| EXTRACTED MATERIAL |
◇ ◇ ◇ ◇ ◇ ◇ ◇

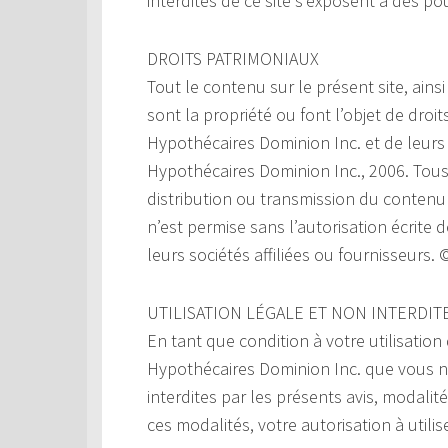
interdites de ce site s’exposent à des po
DROITS PATRIMONIAUX
Tout le contenu sur le présent site, ainsi
sont la propriété ou font l’objet de droi
Hypothécaires Dominion Inc. et de leurs 
Hypothécaires Dominion Inc., 2006. Tous
distribution ou transmission du contenu d
n’est permise sans l’autorisation écrite
leurs sociétés affiliées ou fournisseurs
UTILISATION LÉGALE ET NON INTERDIT
En tant que condition à votre utilisation
Hypothécaires Dominion Inc. que vous n’ut
interdites par les présents avis, modalit
ces modalités, votre autorisation à utili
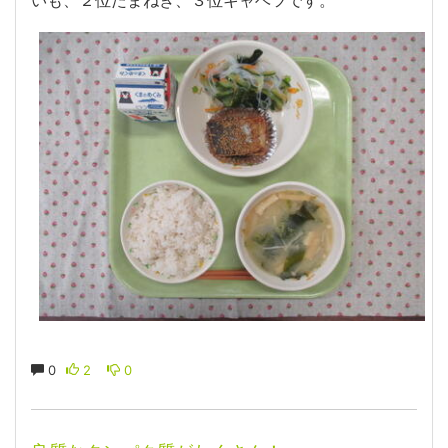
0
2
0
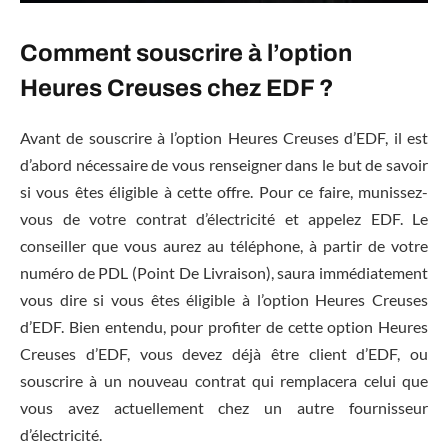
Comment souscrire à l’option
Heures Creuses chez EDF ?
Avant de souscrire à l’option Heures Creuses d’EDF, il est
d’abord nécessaire de vous renseigner dans le but de savoir
si vous êtes éligible à cette offre. Pour ce faire, munissez-
vous de votre contrat d’électricité et appelez EDF. Le
conseiller que vous aurez au téléphone, à partir de votre
numéro de PDL (Point De Livraison), saura immédiatement
vous dire si vous êtes éligible à l’option Heures Creuses
d’EDF. Bien entendu, pour profiter de cette option Heures
Creuses d’EDF, vous devez déjà être client d’EDF, ou
souscrire à un nouveau contrat qui remplacera celui que
vous avez actuellement chez un autre fournisseur
d’électricité.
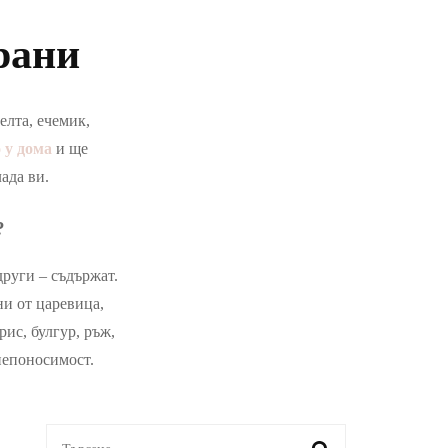
рани
елта, ечемик,
 у дома
и ще
ада ви.
?
други – съдържат.
ни от царевица,
рис, булгур, ръж,
непоносимост.
Търсене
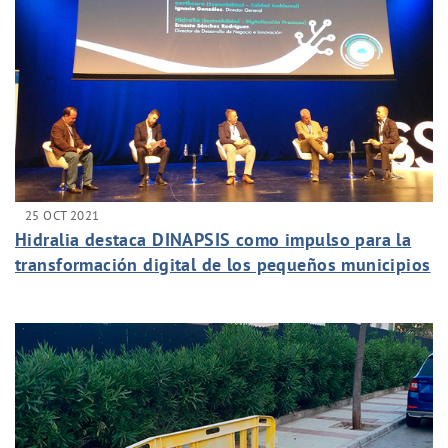
25 OCT 2021
Hidralia destaca DINAPSIS como impulso para la
transformación digital de los pequeños municipios
andaluces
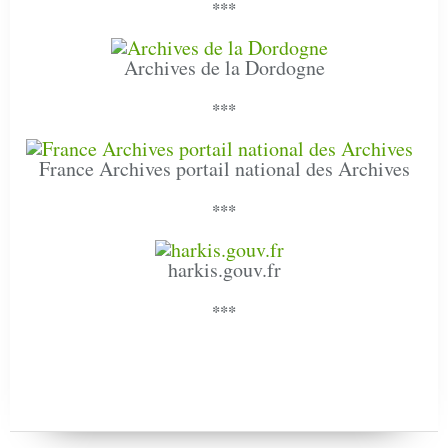
***
Archives de la Dordogne
***
France Archives portail national des Archives
***
harkis.gouv.fr
***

◇ ◇ ◇ ◇ ◇ ◇ ◇

Give the data again word for word, without images.

| TASK OUTPUT |
interdites de ce site s’exposent à des po
DROITS PATRIMONIAUX
Tout le contenu sur le présent site, ainsi
sont la propriété ou font l’objet de droi
Hypothécaires Dominion Inc. et de leurs 
Hypothécaires Dominion Inc., 2006. Tous
distribution ou transmission du contenu d
n’est permise sans l’autorisation écrite
leurs sociétés affiliées ou fournisseurs
UTILISATION LÉGALE ET NON INTERDIT
En tant que condition à votre utilisation
Hypothécaires Dominion Inc. que vous n’ut
interdites par les présents avis, modalit
ces modalités, votre autorisation à utili
0
2
0
Comment souscrire à l’option
Heures Creuses chez EDF ?
Avant de souscrire à l’option Heures Creuses d’EDF, il est
d’abord nécessaire de vous renseigner dans le but de savoir
si vous êtes éligible à cette offre. Pour ce faire, munissez-
vous de votre contrat d’électricité et appelez EDF. Le
conseiller que vous aurez au téléphone, à partir de votre
numéro de PDL (Point De Livraison), saura immédiatement
vous dire si vous êtes éligible à l’option Heures Creuses
d’EDF. Bien entendu, pour profiter de cette option Heures
Creuses d’EDF, vous devez déjà être client d’EDF, ou
souscrire à un nouveau contrat qui remplacera celui que
vous avez actuellement chez un autre fournisseur
d’électricité.
рани
елта, ечемик,
 у дома
и ще
ада ви.
?
други – съдържат.
ни от царевица,
рис, булгур, ръж,
непоносимост.
Търсене
25 OCT 2021
Hidralia destaca DINAPSIS como impulso para la
transformación digital de los pequeños municipios
andaluces
***
Archives de la Dordogne
***
France Archives portail national des Archives
***
harkis.gouv.fr
***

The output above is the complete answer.